You might think a heating element would need to have a really high resistance—after all, it's the resistance that allows the material to generate heat. But that's not actually the case. What generates heat is the current flowing through the element, not the amount of resistance it feels. Getting the maximum current flowing through a heating element is much more important than forcing that current through a large resistance. This might seem confusing and counter-intuitive, but it's quite easy to see why it is (and must be) true, both intuitively and mathematically.
Intuitively...
Suppose you made the resistance of your heating element as big as you possibly could—infinitely big, in fact. Then Ohm's law (voltage = current × resistance or V = IR) tells us the current flowing through your element would have to be infinitely small (if I = V/R, I approaches zero as R approaches infinity). You'd have a whopping great resistance, no current, and therefore no heat produced. Right, so what if we went to the opposite extreme and made the resistance infinitely tiny. Then we'd have a different problem. Although the current I might be huge, R would be virtually zero, so the current would zip through the element like an express train without even stopping, producing no heat at all.

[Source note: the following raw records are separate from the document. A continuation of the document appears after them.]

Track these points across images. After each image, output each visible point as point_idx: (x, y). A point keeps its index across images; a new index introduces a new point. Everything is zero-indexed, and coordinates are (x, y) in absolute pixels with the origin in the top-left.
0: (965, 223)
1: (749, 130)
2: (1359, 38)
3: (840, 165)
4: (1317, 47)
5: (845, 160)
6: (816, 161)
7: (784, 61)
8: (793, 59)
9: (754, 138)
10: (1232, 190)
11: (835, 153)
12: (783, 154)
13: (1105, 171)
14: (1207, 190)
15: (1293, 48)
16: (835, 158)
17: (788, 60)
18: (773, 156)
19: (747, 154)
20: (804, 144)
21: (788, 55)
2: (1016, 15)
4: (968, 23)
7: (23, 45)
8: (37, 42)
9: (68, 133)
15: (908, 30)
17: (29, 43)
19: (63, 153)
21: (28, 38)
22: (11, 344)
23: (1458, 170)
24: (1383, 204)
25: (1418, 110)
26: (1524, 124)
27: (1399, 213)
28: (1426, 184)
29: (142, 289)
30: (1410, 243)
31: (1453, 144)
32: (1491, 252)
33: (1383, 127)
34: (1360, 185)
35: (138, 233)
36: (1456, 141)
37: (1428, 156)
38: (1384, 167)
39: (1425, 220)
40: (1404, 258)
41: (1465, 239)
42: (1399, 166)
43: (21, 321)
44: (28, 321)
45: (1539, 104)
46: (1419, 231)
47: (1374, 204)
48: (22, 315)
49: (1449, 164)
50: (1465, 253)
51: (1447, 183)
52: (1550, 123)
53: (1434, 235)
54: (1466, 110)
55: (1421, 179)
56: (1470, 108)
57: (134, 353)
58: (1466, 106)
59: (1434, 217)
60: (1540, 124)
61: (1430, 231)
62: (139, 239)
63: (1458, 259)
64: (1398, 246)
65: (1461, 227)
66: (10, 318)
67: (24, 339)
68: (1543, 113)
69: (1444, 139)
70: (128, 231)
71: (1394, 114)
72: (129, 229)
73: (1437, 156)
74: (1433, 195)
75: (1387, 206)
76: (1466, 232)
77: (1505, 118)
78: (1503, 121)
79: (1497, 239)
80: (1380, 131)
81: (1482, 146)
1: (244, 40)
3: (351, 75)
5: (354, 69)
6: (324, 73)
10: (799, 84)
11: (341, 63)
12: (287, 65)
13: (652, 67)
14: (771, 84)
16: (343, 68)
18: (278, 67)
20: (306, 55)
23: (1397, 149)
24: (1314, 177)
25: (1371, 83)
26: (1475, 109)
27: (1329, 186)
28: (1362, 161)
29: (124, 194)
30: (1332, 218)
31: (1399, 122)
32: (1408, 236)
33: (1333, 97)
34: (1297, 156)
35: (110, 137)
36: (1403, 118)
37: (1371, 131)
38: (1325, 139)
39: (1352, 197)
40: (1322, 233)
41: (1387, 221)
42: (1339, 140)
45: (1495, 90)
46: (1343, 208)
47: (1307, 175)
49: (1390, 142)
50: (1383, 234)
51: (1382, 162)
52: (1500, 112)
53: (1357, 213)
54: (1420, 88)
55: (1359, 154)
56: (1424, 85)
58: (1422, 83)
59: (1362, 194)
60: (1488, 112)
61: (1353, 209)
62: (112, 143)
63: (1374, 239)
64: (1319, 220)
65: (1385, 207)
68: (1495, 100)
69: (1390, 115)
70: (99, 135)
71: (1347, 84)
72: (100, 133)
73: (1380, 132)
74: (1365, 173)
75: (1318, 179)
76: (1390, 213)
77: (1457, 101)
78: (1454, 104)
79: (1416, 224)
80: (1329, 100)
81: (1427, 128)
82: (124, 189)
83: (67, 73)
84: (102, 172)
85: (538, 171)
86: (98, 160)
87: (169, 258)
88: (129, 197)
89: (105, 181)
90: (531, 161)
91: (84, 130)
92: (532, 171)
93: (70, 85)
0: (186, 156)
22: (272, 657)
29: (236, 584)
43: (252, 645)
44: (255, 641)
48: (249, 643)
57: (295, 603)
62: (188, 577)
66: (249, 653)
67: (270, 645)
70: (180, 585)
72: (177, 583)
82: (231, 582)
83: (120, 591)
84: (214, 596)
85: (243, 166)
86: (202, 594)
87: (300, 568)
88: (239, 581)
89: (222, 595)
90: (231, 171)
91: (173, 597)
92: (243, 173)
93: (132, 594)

What we need in a heating element is therefore a balance between the two extremes: enough resistance to produce heat, but not so it reduces the current too much. Nichrome is a great choice. The resistance of a nichrome wire is (roughly) 100 times higher than that of a wire the same size made from copper (an excellent conductor), but only a quarter as much as a similar-sized graphite rod (a fairly good conductor) and maybe only a million trillionth that of a really good insulator such as glass. The numbers speak for themselves: nichrome is an average conductor with only moderate resistance, and not remotely an insulator!
Mathematically...
We can reach exactly the same conclusion with math. The power produced or consumed by a flow of electricity is equal to the voltage times the current (watts = volts × amps or P = VI). We also know from Ohm's law that V = IR. Eliminate V from these equations and we find the power dissipated in our element is I2R. In other words, the heat is proportional to the resistance, but also proportional to the square of the current. So the current has much more effect on the heat produced than the resistance. Double the resistance and you double the power (great!), but double the current and you quadruple the power (fantastic!). So the current is what really matters.
It's easy to calculate that the resistance of the filament in a typical incandescent lamp is a few hundred ohms. I'll leave the calculation to you!